Open question: How should approximate guarantees map to legal standards? Certified unlearning often uses mathematical indistinguishability, sometimes with ((\varepsilon,\delta))-style guarantees. GDPR, however, does not specify an acceptable (\varepsilon), nor does it say that statistical indistinguishability automatically satisfies the right to erasure. This is one of the major translation problems between law and machine learning. In the age of AI, privacy will increasingly depend on quantitative claims that regulators, auditors, and affected individuals can understand. Statisticians can help calibrate uncertainty and residual risk. Engineers can build systems that expose auditable deletion logs and certificates. Mathematicians can determine when approximation error composes safely across repeated deletions, model updates, and downstream systems.

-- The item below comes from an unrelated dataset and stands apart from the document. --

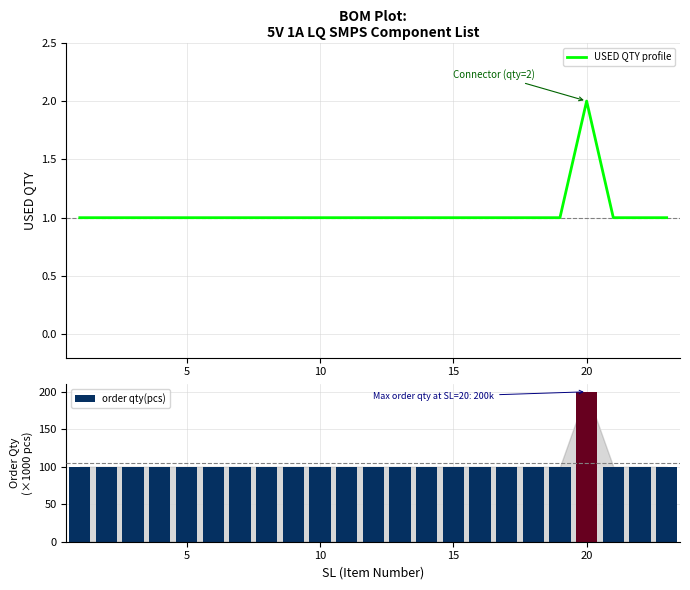

At 8, list the series in order from smallest to largest.

USED QTY profile, order qty(pcs)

Open question: How should organizations audit downstream propagation? Even if the main model is unlearned, the deleted datum may have affected embeddings, retrieval indexes, synthetic data, distilled models, cached outputs, model-selection decisions, logs, analytics dashboards, backups, and third-party recipients. This is the production version of the privacy problem: data influence propagates. For AI privacy, the relevant system is not just the model but the ecosystem of artifacts produced around it. Statisticians need methods for tracing influence through derived objects. Engineers need data lineage and model lineage tools that make deletion operational rather than heroic. Mathematicians need compositional theories of unlearning that explain when local deletion guarantees survive contact with pipelines, ensembles, and downstream decision systems.